Irish troops and diplomats stayed in Kabul for "as long as they safely could", the Foreign Affairs Minister says.
Simon Coveney says 15 Irish people were among those on the first plane out of the Afghan capital after yesterday's attack at Kabul airport.
Two diplomats and nine Army Rangers had been sent to Kabul earlier this week to assist several dozen Irish citizens who were looking to evacuate.
In total, they helped 26 people leave the country - with Minister Coveney saying some of those "probably wouldn’t have gotten on planes" otherwise.
The Irish team left on the same day of the deadly terror attack outside Kabul airport.
At least 85 people - including 72 Afghans and 13 US troops - were killed in the bomb attacks, with dozens of others injured.
The ISIS-K group - affiliated with the wider Islamic State and hostile to both the Taliban and western countries - is believed to be responsible.
US President Joe Biden has pledged to 'track down' those responsible for the attack and 'make them pay', with plans already being drawn up to strike ISIS-K targets.
Simon Coveney told The Pat Kenny Show it was a "very challenging and incredibly tragic day" yesterday.
He said: “We managed to get our team out yesterday, with the help of the French military in particular - who have been fantastically supportive in recent days.
“We got another 15 people out on a Finnish flight. That Finnish flight was effectively the first plane to take off after the first bomb blew up - anybody who raises the question ‘did we stay as long as we could have to get people out?’ I think has their answer there.
"We stayed as long as we safely could.
“We got them out on time - I’m relieved about that, but also I didn’t sleep well last night having heard many of the stories and seeing the tragedies on the outskirts of the airport.”
"Dangerous and complicated environment"
The Foreign Affairs Minister said the Irish emergency evacuation team was sent into a "dangerous and complicated environment", but were "very successful" in helping people get on planes over the course of 48 hours.
Despite that, there are dozens of others now seeking Irish consular support to leave Afghanistan.
Minister Coveney said: “There are 60 Irish citizens and / or family members who are in Afghanistan who we are now in contact with.
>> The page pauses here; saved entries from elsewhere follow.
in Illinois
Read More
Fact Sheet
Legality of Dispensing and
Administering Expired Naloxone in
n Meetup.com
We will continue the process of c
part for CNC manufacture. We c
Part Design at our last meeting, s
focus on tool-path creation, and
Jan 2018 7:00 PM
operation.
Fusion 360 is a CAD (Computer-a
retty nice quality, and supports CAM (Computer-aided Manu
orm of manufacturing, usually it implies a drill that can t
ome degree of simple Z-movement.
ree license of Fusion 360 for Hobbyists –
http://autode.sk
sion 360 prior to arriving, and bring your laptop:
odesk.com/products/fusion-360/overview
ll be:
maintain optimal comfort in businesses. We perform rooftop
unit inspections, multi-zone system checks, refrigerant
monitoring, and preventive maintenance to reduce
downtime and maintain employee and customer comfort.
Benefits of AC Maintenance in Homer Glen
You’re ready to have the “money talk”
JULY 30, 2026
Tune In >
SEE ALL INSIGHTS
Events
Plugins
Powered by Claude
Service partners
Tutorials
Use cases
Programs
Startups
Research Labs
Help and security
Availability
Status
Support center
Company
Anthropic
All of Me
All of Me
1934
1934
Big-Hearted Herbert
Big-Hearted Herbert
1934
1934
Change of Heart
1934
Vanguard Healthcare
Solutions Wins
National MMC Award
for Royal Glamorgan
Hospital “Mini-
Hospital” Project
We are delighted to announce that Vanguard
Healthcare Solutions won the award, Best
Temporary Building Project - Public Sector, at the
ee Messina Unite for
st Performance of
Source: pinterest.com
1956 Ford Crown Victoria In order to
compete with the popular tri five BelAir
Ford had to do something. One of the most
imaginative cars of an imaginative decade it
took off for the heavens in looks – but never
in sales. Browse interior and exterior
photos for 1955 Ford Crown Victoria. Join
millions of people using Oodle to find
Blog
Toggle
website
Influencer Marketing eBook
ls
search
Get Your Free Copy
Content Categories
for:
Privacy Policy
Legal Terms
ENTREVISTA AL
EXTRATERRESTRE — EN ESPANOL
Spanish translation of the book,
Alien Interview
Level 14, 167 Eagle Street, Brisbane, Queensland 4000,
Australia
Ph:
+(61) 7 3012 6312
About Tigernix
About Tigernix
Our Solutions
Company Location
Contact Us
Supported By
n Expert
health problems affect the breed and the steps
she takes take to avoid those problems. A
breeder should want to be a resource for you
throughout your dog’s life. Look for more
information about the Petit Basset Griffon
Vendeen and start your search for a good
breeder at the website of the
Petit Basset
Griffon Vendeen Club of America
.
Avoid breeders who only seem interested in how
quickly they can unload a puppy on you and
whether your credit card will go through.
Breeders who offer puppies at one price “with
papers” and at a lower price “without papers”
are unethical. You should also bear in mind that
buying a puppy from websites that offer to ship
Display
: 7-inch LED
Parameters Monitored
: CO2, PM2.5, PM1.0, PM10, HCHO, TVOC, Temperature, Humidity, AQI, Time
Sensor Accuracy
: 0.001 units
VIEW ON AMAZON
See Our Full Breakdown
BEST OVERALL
"There are 15 Afghan citizens who are Irish residents - I’ve given the clear instruction that they are to be treated as Irish citizens to help advise them how to keep safe and how to get out of Afghanistan when it’s safe to do that.”
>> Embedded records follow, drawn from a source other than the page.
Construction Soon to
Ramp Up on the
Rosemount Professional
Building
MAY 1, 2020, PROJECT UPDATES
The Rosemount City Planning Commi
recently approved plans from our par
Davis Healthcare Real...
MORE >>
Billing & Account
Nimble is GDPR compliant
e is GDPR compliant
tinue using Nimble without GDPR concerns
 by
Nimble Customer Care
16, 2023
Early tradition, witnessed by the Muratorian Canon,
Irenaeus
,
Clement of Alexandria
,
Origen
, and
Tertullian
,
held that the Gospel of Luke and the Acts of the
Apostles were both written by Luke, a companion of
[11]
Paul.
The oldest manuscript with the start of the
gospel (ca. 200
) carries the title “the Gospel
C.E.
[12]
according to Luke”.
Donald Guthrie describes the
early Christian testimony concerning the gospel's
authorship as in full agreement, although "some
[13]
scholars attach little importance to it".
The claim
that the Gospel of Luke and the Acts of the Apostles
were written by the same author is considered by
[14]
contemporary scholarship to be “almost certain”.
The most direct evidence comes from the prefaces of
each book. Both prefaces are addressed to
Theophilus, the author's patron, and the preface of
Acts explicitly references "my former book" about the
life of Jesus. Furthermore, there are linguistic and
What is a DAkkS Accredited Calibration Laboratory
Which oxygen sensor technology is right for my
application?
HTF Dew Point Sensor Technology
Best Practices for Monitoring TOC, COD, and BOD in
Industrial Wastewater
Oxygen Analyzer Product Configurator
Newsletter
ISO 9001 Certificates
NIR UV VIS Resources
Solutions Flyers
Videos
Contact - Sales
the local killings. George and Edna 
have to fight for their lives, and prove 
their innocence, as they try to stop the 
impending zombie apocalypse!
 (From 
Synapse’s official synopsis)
Meanwhile, there are around 150 people who are going to get a family reunification visa, along with around 250 Afghan refugees who’ll receive visa waivers.
Minister Coveney stressed there'll now be "very few countries" with any sort of diplomatic presence in Afghanistan for the foreseeable future.
He said: “We were there effectively until the last 48 hours, when most countries were planning to evacuate their own military people along with as many civilians as they could.
“Effectively, Kabul airport is on the way to being shut down now - as the Americans obviously will be the last to leave.”
He said the task of getting Irish citizens out will be easier if the airport reopens to commercial traffic under Taliban control after the Americans leave on Tuesday.
However, he said others may need to cross land borders into neighbouring countries - with Minister Coveney insisting Ireland remains "deeply committed" to helping citizens and residents however possible.